Tulisan Terbaru

KALIAN DENGARKAH KELUHANKU?

Di sore hari yang mendung itu, Bumi baru saja terbangun dari tidur siangnya. Walau kondisi kesehatannya masih buruk, ia berusaha bangkit dari tempat tidurnya. Ia melihat seluruh pekarangan rumahnya dari jendela yang sengaja ia biarkan terbuka. Belum 5 menit, tiba-tiba ia merasakan dadanya sesak dan sangat susah bernapas.  “Ya Tuhan penyakitku semakin berat saja”, ucapnya lirih. 

Dengan tertatih-tatih ia berusaha duduk dan mengambil obat dekat tempat tidurnya untuk diminum agar bisa mengurangi sakitnya. 

Saat ini kondisi kesehatan Bumi semakin menurun dengan penyakit komplikasi yang dideritanya. Selain usianya yang sudah tua, orang-orang juga tidak memperdulikannya. Bahkan dengan rakusnya merampas dan merusak harta miliknya. Sebenarnya ia sudah hampir menyerah dan ingin mati saja.

Dengan umurnya yang sudah tua dan kondisi kesehatannya yang semakin parah, Bumi masih berusaha sekuat tenaga untuk bertahan. Buktinya, walau saat ini banyak yang mencuri kayu-kayu miliknya, mengotori sungai-sungainya, membakar hutan-hutannya bahkan meracuninya dengan berbagai gas mematikan, Bumi tetap bertahan dan membiarkan mereka melakukan apa saja. 

Hanya satu dalam pikirannya, semoga mereka taubat dan kembali hidup bersamanya. Ia hanya menyerahkan kondisi kesehatannya ke orang-orang yang tulus mencintai dan merawatnya. 

Disela-sela kesehariannya, Bumi tidak habis pikir. Ia dengan sukarela memberi gunung, lautan, sungai, lahan pertanian, kota dan buah-buahan miliknya kepada semua orang agar mereka bisa makan dan hidup tenteram. Tetapi mereka menjadi rakus, saling menyakiti, dan melakukan apa saja untuk tujuan pribadinya. 

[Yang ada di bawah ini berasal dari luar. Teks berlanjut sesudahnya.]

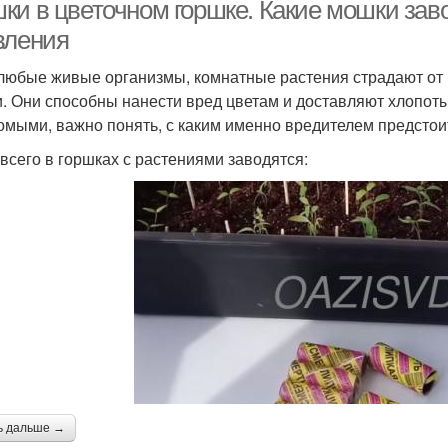
горшках
ки в цветочном горшке. Какие мошки заво
вления
 любые живые организмы, комнатные растения страдают от 
Мошка на окнах
Мелкие мотыльки
Ч
. Они способны нанести вред цветам и доставляют хлопот
омыми, важно понять, с каким именно вредителем предстоит
всего в горшках с растениями заводятся:
Мошка на фиалке
Спички от мошек
ь дальше →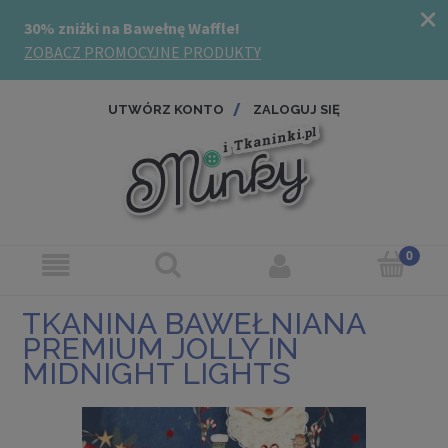
UTWÓRZ KONTO
ZALOGUJ SIĘ
TKANINA BAWEŁNIANA
PREMIUM JOLLY IN
MIDNIGHT LIGHTS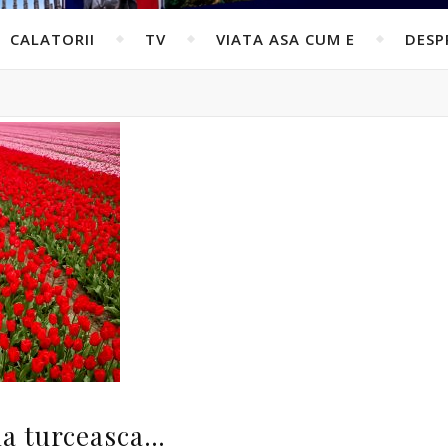
CALATORII
TV
VIATA ASA CUM E
DESP
aua turceasca…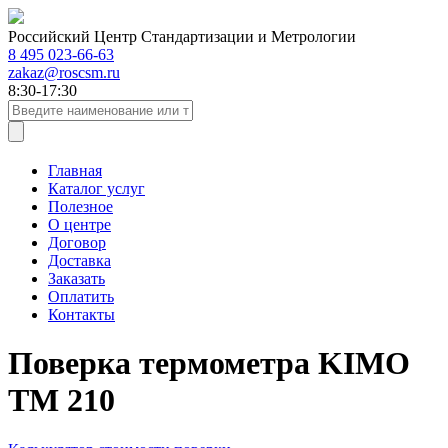
Российский Центр Стандартизации и Метрологии
8 495 023-66-63
zakaz@roscsm.ru
8:30-17:30
Главная
Каталог услуг
Полезное
О центре
Договор
Доставка
Заказать
Оплатить
Контакты
Поверка термометра KIMO
ТM 210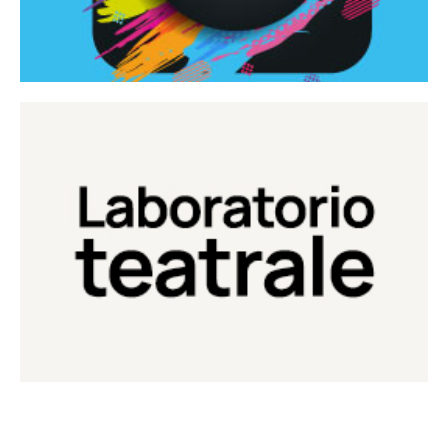
Continua
Laboratorio di teatro del Teatro Eduardo de Filippo
Laboratorio Teatrale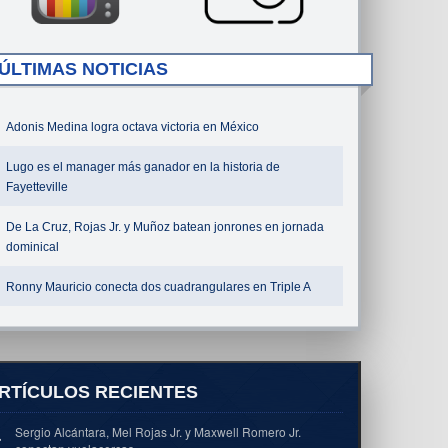
ÚLTIMAS NOTICIAS
Adonis Medina logra octava victoria en México
Lugo es el manager más ganador en la historia de
Fayetteville
De La Cruz, Rojas Jr. y Muñoz batean jonrones en jornada
dominical
Ronny Mauricio conecta dos cuadrangulares en Triple A
RTÍCULOS RECIENTES
Sergio Alcántara, Mel Rojas Jr. y Maxwell Romero Jr.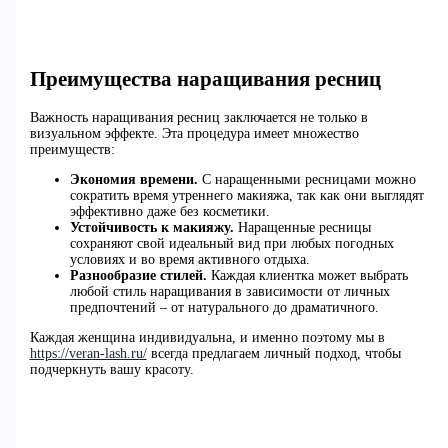
Преимущества наращивания ресниц
Важность наращивания ресниц заключается не только в
визуальном эффекте. Эта процедура имеет множество
преимуществ:
Экономия времени.
С наращенными ресницами можно
сократить время утреннего макияжа, так как они выглядят
эффективно даже без косметики.
Устойчивость к макияжу.
Наращенные ресницы
сохраняют свой идеальный вид при любых погодных
условиях и во время активного отдыха.
Разнообразие стилей.
Каждая клиентка может выбрать
любой стиль наращивания в зависимости от личных
предпочтений – от натурального до драматичного.
Каждая женщина индивидуальна, и именно поэтому мы в
https://veran-lash.ru/
всегда предлагаем личный подход, чтобы
подчеркнуть вашу красоту.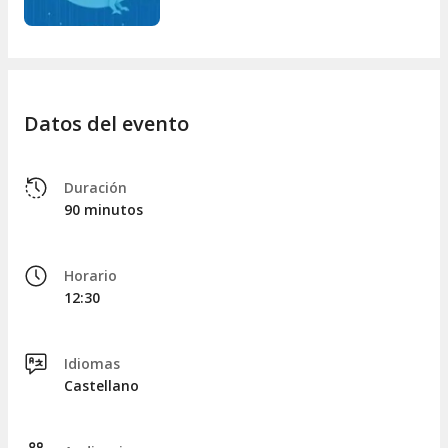
No te pierdas
Invisible
y vive en directo la magia de una obra
que combina emoción, reflexión y una pizca de humor sutil. Si
buscas espectáculos al mejor precio que además te dejen
huella, esta es tu oportunidad. ¡Consigue tus entradas y
prepárate para ver el mundo con otros ojos!
Datos del evento
Duración
90 minutos
Horario
12:30
Idiomas
Castellano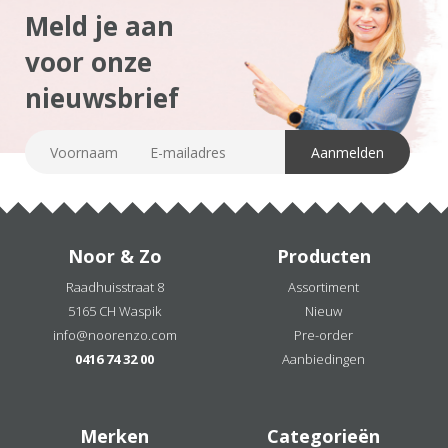
Meld je aan
voor onze
nieuwsbrief
Noor & Zo
Producten
Raadhuisstraat 8
Assortiment
5165 CH Waspik
Nieuw
info@noorenzo.com
Pre-order
0416 74 32 00
Aanbiedingen
Merken
Categorieën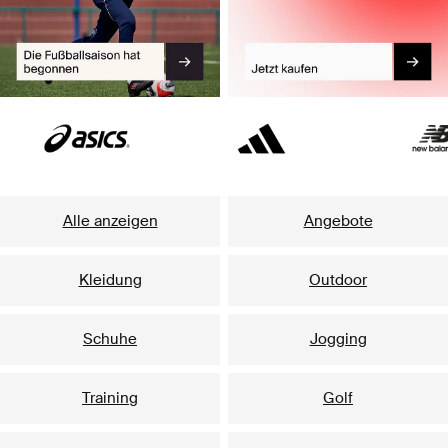
Alle anzeigen
Angebote
Kleidung
Outdoor
Schuhe
Jogging
Training
Golf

Pada awalnya Bumi sangat sehat dan senang melihat segala pemberiannya itu dapat dimanfaatkan dan dipelihara dengan baik. Tapi saat ini, Bumi tidak mampu berbuat apa-apa ketika semua orang menjadi egois dan dengan ganasnya merusak semua pemberiannya.

Kadang-kadang karena begitu sakitnya penderitaan yang ia alami, Bumi terpaksa harus batuk. Setiap hal ini terjadi, orang-orang yang ia sayangi akan hidup merana bahkan punah karena batuknya bisa memporak-porandakan segala kehidupan akibat guncangan dahsyat. 

Sebenarnya ia tidak ingin melakukannya dan selalu berusaha menahannya. Tapi apa boleh buat, Bumi sudah tidak sanggup lagi. Bahkan ia harus muntah dengan mengeluarkan lahar panas, debu, hingga tumpahan air yang mampu menghanyutkan semua yang ada. Namun demikian, tetap saja tidak ada yang sadar. Orang-orang  tetap melakukan eksploitasi serta kegiatan-kegiatan yang membuat Bumi semakin menderita parah.

Bumi tidak tahu lagi mengadu kepada siapa. Suhu tubuhnya semakin tak beraturan, napasnya semakin sesak, pekarangannya yang gersang karena pohon-pohon telah ditebang dan dicuri, hingga banyaknya gas-gas beracun yang siap mematikan nafasnya.  

Ia hanya berdoa dan berharap agar semua orang kembali merawat dan menyelamatkannya dari penyakit komplikasi yang ia derita. “Sampai kapan keadaanku begini terus”, bisiknya dalam hati. 

Bumi hanya pasrah. Ia hanya berharap bisa sembuh dan kembali bernapas dengan lancar, suhu tubuhnya stabil, dan pekarangannya kembali ditumbuhi pohon-pohon hijau. Ia kadang-kadang marah dan berteriak, “kalian dengarkah keluhanku”?. Banyak yang tidak mendengar dan acuh. Padahal, jika  Bumi benar-benar marah, semuanya akan hancur  dan menimbulkan penderitaan bagi semua orang.